◆ Instruction: How many lines in the records below contain the string "depth", counting only matches with that exact capitalization? Reply with the number alone.

----

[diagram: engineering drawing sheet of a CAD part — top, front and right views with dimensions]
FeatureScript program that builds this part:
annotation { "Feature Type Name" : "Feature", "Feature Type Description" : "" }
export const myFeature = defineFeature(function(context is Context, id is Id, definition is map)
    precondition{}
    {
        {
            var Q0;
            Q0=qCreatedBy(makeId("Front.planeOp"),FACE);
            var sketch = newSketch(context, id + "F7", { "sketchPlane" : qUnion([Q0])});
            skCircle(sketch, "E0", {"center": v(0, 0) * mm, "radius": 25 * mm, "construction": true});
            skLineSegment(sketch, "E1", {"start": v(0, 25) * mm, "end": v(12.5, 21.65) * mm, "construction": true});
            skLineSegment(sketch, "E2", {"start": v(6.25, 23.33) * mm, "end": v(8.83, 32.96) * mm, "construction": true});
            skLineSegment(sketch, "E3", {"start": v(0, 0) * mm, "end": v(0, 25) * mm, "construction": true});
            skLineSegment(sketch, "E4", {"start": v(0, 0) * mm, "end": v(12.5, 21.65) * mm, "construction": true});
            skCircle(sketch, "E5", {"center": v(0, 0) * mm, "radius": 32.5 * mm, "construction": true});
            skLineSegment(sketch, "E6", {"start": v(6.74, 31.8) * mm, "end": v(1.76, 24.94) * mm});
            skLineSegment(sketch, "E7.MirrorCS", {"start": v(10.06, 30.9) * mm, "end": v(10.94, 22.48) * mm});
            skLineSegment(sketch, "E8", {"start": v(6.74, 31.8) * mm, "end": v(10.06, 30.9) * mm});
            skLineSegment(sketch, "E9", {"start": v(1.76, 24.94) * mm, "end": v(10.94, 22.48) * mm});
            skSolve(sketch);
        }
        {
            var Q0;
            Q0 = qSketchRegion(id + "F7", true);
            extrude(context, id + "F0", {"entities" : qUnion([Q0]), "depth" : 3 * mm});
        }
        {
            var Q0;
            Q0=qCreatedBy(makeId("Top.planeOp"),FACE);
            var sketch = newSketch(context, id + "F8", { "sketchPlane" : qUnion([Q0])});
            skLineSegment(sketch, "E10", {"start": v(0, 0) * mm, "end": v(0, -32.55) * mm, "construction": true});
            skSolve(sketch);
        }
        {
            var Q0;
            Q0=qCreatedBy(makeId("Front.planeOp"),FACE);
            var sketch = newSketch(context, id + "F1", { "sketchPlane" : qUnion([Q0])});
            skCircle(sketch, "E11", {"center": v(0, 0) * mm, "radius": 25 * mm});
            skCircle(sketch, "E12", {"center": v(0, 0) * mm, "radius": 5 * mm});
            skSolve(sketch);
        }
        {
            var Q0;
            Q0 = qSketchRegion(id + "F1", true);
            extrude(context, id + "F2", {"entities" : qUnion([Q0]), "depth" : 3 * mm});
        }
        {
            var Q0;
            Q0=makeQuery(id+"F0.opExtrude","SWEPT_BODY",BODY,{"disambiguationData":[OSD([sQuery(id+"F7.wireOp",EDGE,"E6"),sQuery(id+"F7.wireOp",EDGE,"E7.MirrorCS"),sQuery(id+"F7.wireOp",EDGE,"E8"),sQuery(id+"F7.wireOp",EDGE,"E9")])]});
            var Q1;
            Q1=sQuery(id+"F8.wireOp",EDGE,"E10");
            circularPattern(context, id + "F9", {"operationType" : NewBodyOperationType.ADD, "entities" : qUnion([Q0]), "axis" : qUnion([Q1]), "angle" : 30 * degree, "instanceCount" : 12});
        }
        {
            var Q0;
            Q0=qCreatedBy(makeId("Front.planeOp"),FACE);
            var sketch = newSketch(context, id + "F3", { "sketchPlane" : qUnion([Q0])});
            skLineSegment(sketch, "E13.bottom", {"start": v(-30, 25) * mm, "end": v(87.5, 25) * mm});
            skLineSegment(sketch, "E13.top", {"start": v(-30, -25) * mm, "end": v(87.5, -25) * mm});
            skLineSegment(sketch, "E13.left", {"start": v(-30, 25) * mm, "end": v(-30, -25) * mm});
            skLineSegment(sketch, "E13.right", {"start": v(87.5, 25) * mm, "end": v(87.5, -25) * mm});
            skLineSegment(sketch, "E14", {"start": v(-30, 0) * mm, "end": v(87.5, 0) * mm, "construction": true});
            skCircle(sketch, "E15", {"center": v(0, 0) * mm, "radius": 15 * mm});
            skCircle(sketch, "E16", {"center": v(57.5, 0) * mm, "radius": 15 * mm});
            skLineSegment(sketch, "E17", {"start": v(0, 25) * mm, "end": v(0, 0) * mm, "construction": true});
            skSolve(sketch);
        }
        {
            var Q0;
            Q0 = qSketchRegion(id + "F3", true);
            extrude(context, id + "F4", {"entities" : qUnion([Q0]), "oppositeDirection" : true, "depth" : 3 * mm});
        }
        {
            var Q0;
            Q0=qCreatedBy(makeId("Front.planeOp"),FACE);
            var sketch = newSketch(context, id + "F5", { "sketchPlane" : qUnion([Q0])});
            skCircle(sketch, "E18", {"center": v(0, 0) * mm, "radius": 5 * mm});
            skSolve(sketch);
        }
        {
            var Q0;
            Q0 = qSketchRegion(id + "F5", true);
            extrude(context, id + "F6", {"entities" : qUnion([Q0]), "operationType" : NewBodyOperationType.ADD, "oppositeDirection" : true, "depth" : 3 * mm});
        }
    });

----

◆ Answer to the task: 4